Is this what the citizens need? I don't think so. Wells and the county are working to extract money from our pockets for garbage management to hand over to garbage companies. Those figures of $30 million and $100 million so easily tossed around in the article are not Monopoly money but real money, taken out of the pockets of county citizens and placed into the bank accounts of the garbage companies. For what? To extract still more resources from an already exhausted planet to make still more goods to throw once more into a dump. With so much money sloshing around in the county, you might think they would be able to find a few grants, a few research proposals, a few trials to eliminate some of the garbage. But just try to find a few thousand dollars to eliminate garbage production. They will cry you a river of tears about how broke they are. But to study or foster every aspect of garbage—the coffers open and the money gushes out.

Politicians in this county like to pretend they are progressive, but on the subject of garbage, they would be right at home in the 1930s.

Zero waste is an approach that has nothing to do with recycling. It is the next generation of resource conservation after recycling. The lesson that I have learned after a lifetime studying ways to entirely eliminate waste is that wasting is built into our process and our products by conscious design, relying on the laziness of designers who think dumps are natural and acceptable. It is entirely possible to eliminate garbage entirely from broad swathes of consumer and industrial society if we would just stop pretending that dumps are inevitable. It is not even difficult. The most difficult part is to stand in the path of those who make fortunes from discard, laughing as the planet slides downhill.

Paul Palmer

President, Zero Waste Institute


Biogas ON THE CUSP

At the Sonoma County Board of Supervisors' hearing last Tuesday, there was very little discussion of the 7.5 MW green power plant at the Central Land Fill that is about to be sold to a private corporation, Republic Services of Arizona, for $2.7 million a year in royalties. The sale agreement only devotes six paragraphs to the sale of this $10 million power plant that belongs to the people of Sonoma County.
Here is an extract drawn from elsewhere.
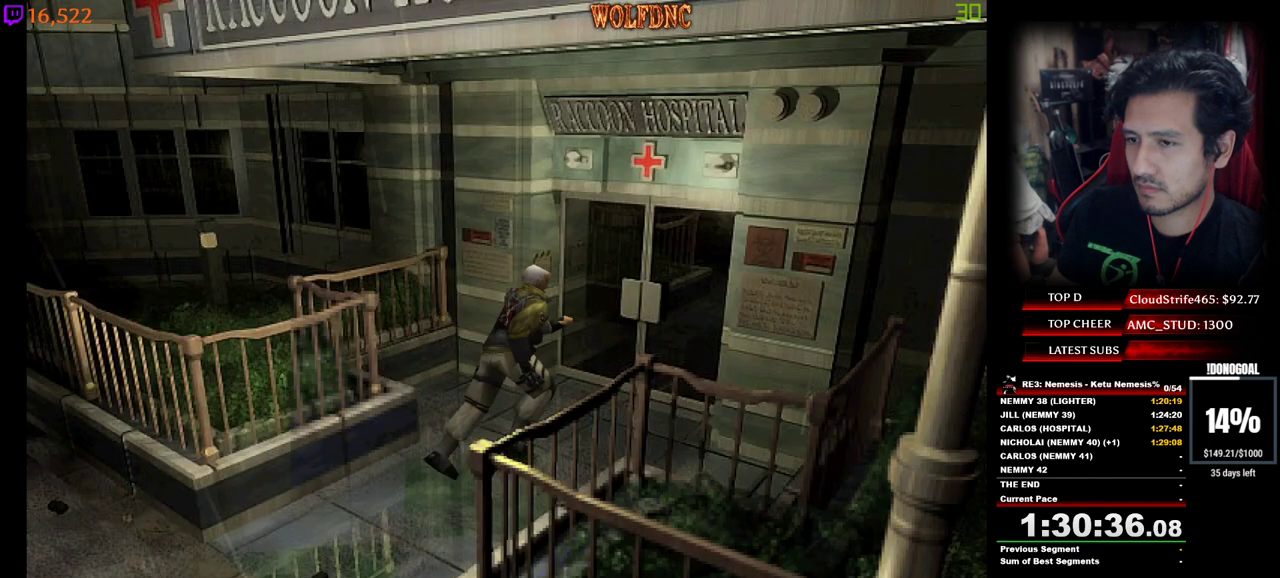
{"keys": ["num2", "num4", "w"], "events": []}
Newsweek recently ranked the buyer, Republic Services, as No. 448 out of America's largest 500 corporations on their "green" performance scale. Republic's "Green Policies and Performance Score" was 14.62 out of a possible 100.

The biogas power plant is a very important green power asset in Northern California. It generates more electricity than all the county buildings can use, enough clean electricity to power 10,000 homes. It uses free fuel, landfill biogas.

Now is not the time to sell the Central Landfill and its biogas power plant, because carbon costs are about to become a part of California's economy. When carbon is assigned a market value, the worth of our biogas power plant will soar and the county's taxpayers will not receive the benefit. Republic Services will.

Brian Hines

Santa Rosa


Not the best family investment?

Here's a great idea! Let's rip out seven and a half acres of apple trees and squeeze a giant grape-crushing bottling plant right in the middle of a rural residential neighborhood!

All we have to do is amend the general plan twice, rezone two parcels of land and issue special-use permits. We don't even have to do an environmental impact report. If anyone protests, we can hire "experts" to tell them that this project will have a less-than-significant impact on their lives and the environment. Scenic corridor? Operating 24/7? Traffic? Noise? Water? Drought? Fuhgettaboutit.

Please charge your board of supervisors representative to vote no on the Best Family Investors Group's proposed processing facility on the corner of Highway 116 and Occidental Road North of Sebastopol when they next meet on Oct. 20. The general plan and zoning laws protect the people. They do not exist to be manipulated and trivialized by special interests and our elected representatives. If this square peg gets hammered through this round hole, then what neighborhood in Sonoma County will be safe from the incessant march of the wine industry?

Power to the grapes? Power to the people!